A lot of family members were waiting at the family home, where Mr. Puti Kintu was born. When Isaac entered they all stood up, the women ululating, the men’s relief clear on their faces, the stares, the yiiyii and ehe eh bannange, isn’t this real blood? Isn’t this child Puti himself? And Mr. Puti Kintu’s mother broke down and cried. And she took the first turn to hold Isaac. And she made Isaac sit on the floor so she could sit him on her lap and hold his head into her bosom as if making up for the lost childhood she did not have with him. Then she apologized for the tears because it was a happy day. Then all the elders took their turns saying, You call me Jjaja because when your grandfather Puti’s father let go of our mother’s breast, I grabbed it. Puti is our eldest in this house. Sometimes it would be, Puti’s father came right after me, right on my back, or, this is our very eldest sister, look at her properly, when she speaks up the rest of us shut up; even your grandfather Puti’s father who is already asleep, even when he was still with us he never talked back to her, and it went on until it was Puti’s siblings’ and cousins’ turn, until it was Isaac’s brothers and sisters, born to Mr. Puti Kintu’s brothers. Then the: Thank you for bringing him up properly, to Nnamata began, and He loves mathematics just like Puti! Oh, ohhhhhh, who has ever seen that? And, Thank you for having the heart to bring him home to us munnaffe, and, Did you hear he has had twins as well? Do you see the nature of blood? And everyone was happy because Isaac was Mr. Puti Kintu’s real child.
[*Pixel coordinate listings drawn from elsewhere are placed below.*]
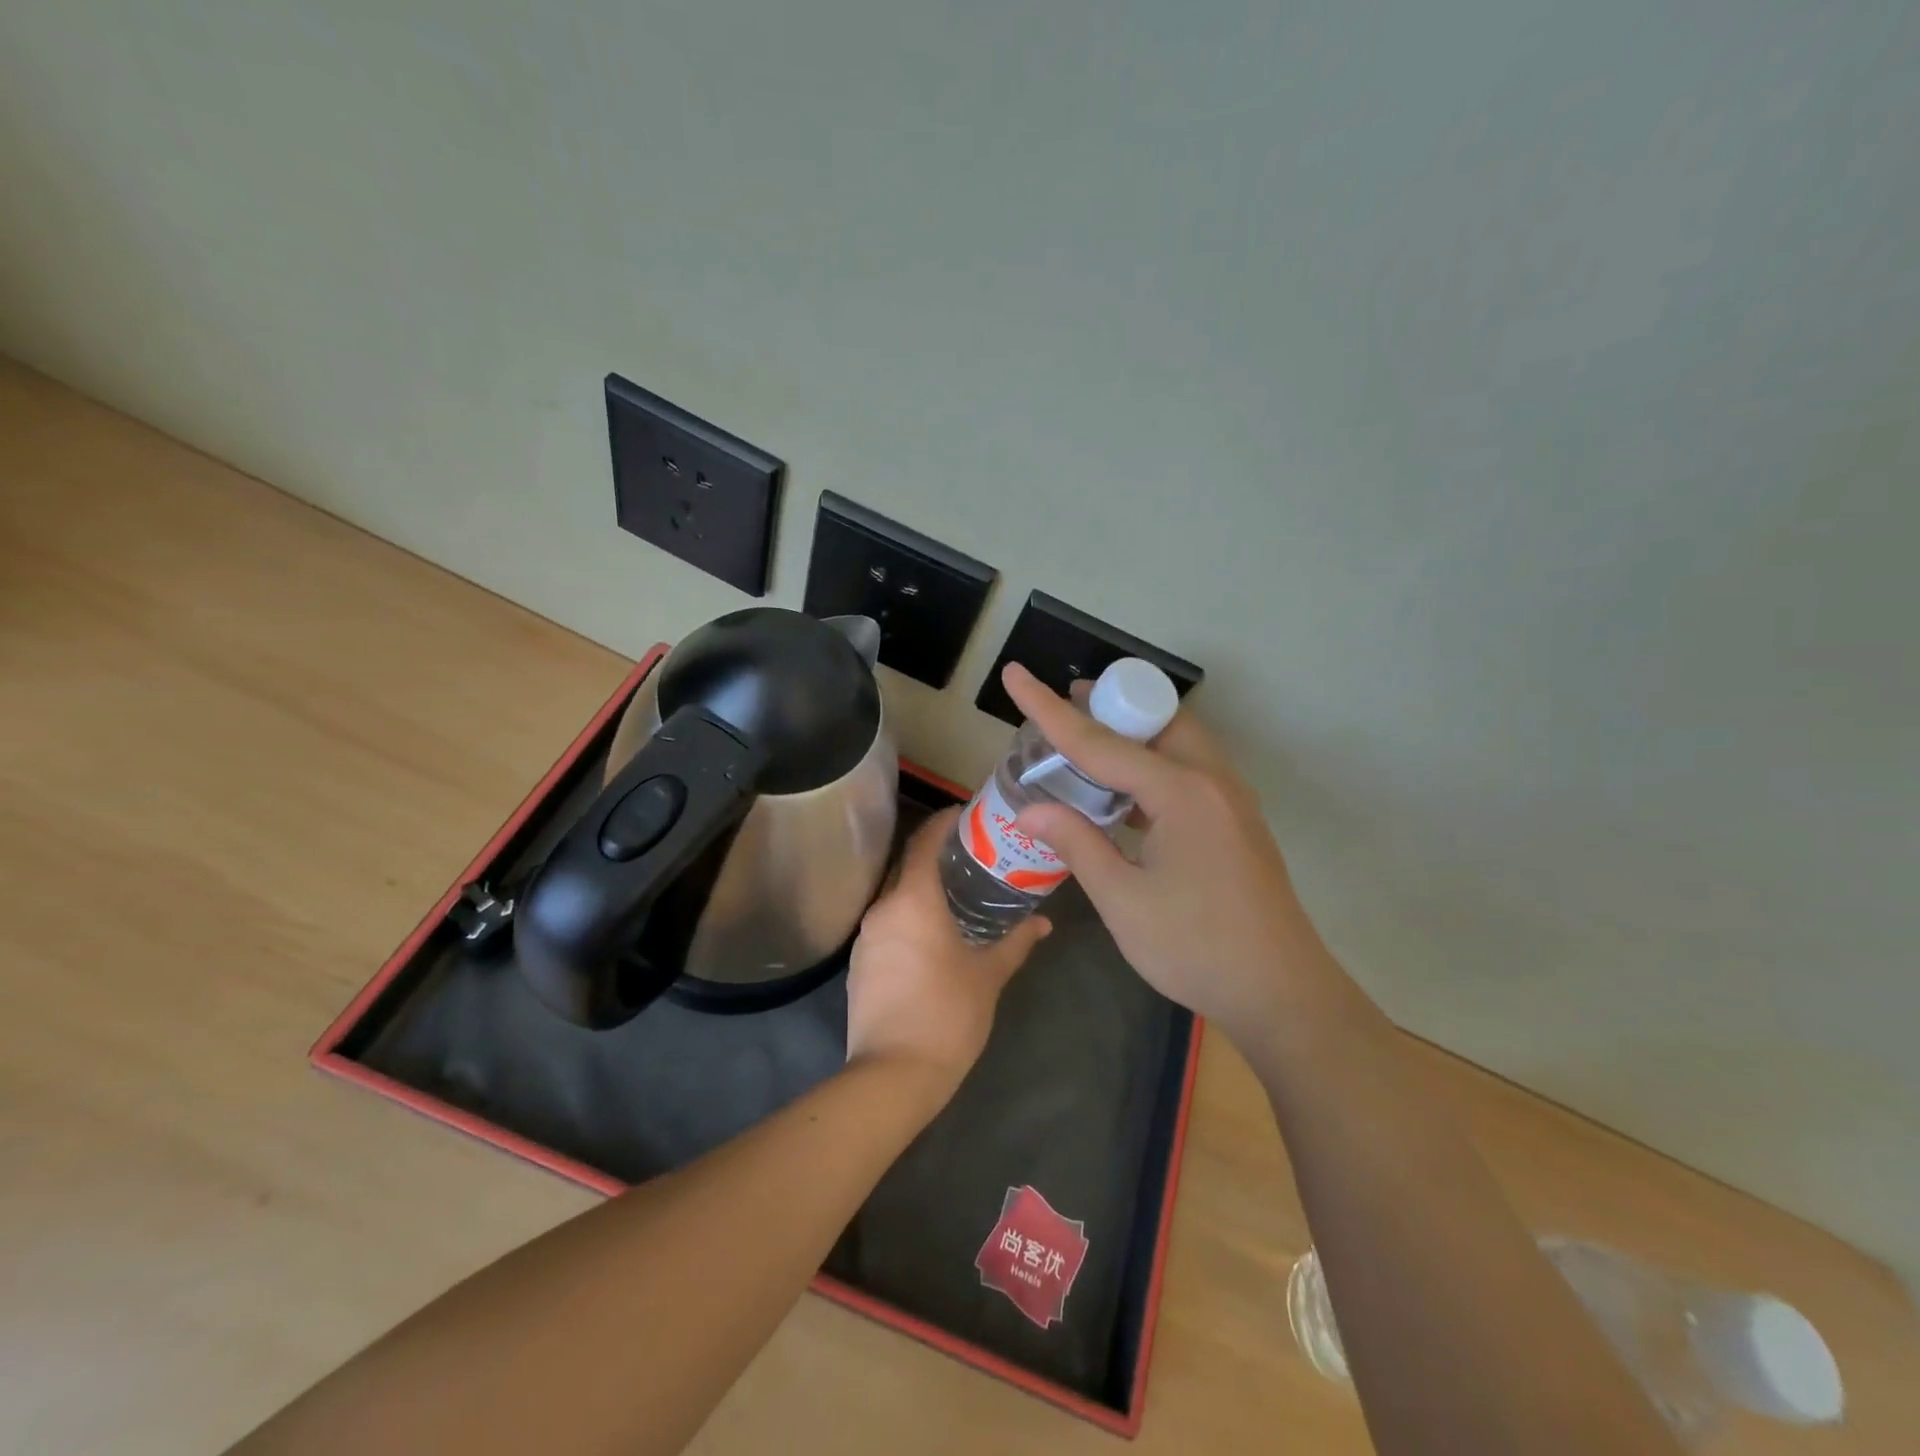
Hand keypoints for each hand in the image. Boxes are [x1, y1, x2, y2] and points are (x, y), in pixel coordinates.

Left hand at [845, 808, 1050, 1101]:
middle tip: (970, 854)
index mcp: (913, 900)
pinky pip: (886, 923)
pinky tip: (930, 934)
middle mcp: (883, 908)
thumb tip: (1043, 922)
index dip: (943, 821)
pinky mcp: (859, 963)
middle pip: (906, 864)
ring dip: (920, 887)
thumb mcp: (989, 976)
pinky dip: (907, 916)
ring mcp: (866, 936)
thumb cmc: (947, 1015)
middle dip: (935, 854)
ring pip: (894, 896)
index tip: (967, 815)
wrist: (893, 1074)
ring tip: (955, 893)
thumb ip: (1016, 942)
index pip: (923, 841)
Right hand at [1004, 663, 1331, 1047]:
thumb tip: (1032, 809)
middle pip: (1154, 721)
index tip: (1016, 674)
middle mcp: (1212, 781)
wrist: (1282, 994)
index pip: (1100, 741)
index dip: (1049, 710)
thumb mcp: (1123, 900)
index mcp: (1181, 792)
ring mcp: (1232, 801)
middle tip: (1065, 707)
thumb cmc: (1195, 948)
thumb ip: (1077, 843)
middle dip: (1108, 707)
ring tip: (1090, 745)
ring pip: (1178, 743)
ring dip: (1134, 736)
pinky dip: (1154, 766)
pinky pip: (1190, 772)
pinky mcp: (1237, 823)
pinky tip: (1127, 795)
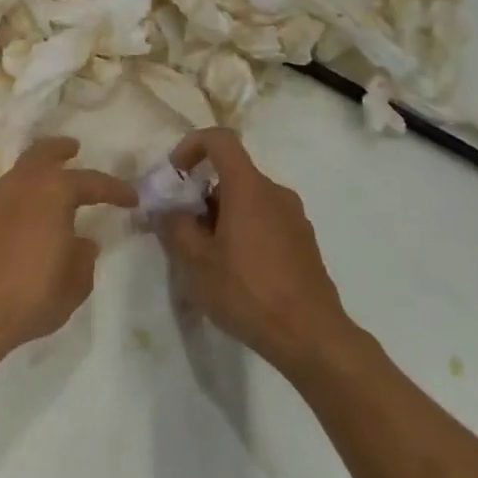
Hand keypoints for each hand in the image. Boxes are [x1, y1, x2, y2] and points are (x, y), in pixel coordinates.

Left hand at [0, 137, 136, 368]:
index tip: (131, 198)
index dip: (114, 189)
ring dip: (34, 178)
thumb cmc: (29, 297)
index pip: (91, 181)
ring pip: (16, 175)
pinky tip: (16, 224)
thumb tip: (83, 241)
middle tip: (74, 148)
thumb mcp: (73, 286)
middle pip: (42, 154)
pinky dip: (13, 203)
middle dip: (60, 149)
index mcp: (52, 193)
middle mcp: (18, 186)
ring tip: (47, 194)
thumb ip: (83, 258)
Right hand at [155, 128, 352, 373]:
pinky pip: (266, 221)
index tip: (175, 175)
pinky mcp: (304, 242)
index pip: (220, 140)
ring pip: (248, 200)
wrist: (311, 336)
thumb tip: (166, 208)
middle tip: (183, 231)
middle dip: (201, 195)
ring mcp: (295, 218)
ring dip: (222, 216)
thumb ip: (174, 227)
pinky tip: (236, 272)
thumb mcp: (195, 262)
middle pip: (232, 175)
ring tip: (207, 258)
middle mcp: (275, 193)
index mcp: (249, 188)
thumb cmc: (247, 292)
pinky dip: (244, 231)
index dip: (191, 146)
But Mr. Kintu burst into tears when Isaac was introduced to him.
“He’s mine, you say?” and he got agitated refusing to sit down, clutching his books as if someone was trying to take them from him. “I swear I’ve got no child.”
There was uncomfortable silence as Mr. Kintu cried.
“Do you remember Nnamata?” a relative asked.
Mr. Kintu stopped crying. He went to a desk, sat down, and picked up a book.
“Silence. I am marking homework,” he said. But a mischievous child was not put off by the stern voice.
“What time’s your first lesson, Uncle Puti?”
“I’ve told you—math is the first lesson in the morning, double period. Always.” Then he turned to Isaac and asked, “Is Nnamata all right? She has problems with fractions, but I think she’ll pass.”
“I agree,” Isaac nodded.
Mr. Kintu was quiet for a while. Then he turned his head, contemplating.
“She’s in trouble. Have you heard?” He pulled his chair nearer to Isaac and looked at him earnestly.
“Is she?” Isaac whispered.
“Yes, but don’t tell anyone.”
“What sort of trouble?”
“You know, with girls.”
“Hmm?”
Mr. Kintu looked at Isaac like he was seeing him for the first time. “You haven’t heard, have you?”
“Heard what?”
“You won’t set the police on me?”
“I am not that kind of person.”
“She’s pregnant.”
Isaac nodded then asked, “Do you know who the father is?”
Mr. Kintu sprung up as if suddenly alert. He peered through the windows fearfully as if he had heard someone coming to take his life. Then he bolted through the back door leaving his satchel and books behind.
“That’s it! We’re not going to see him again for at least three days.” Mr. Kintu’s sister said. “He will be hiding in the bushes around the house watching for the police.”
Silence fell after those words. It was as if the word “rape” had fallen large and loud in the center of the room.
Isaac looked at the chair where his father had sat. He had only seen such an old man sprint like a young man once during the war. Army men were chasing the man when he had whizzed past Isaac as if his gray hair was a wig. Now a thick anger gripped him. What was the use of imprisoning a man who was going to be a father? Did they think about the child? But then shame overcame him and he blinked the tears back. He decided that no human being should ever be as torn between right and wrong, fair and unfair as he was at that moment. He needed someone, some object, something to blame but all he could find in that room was sadness.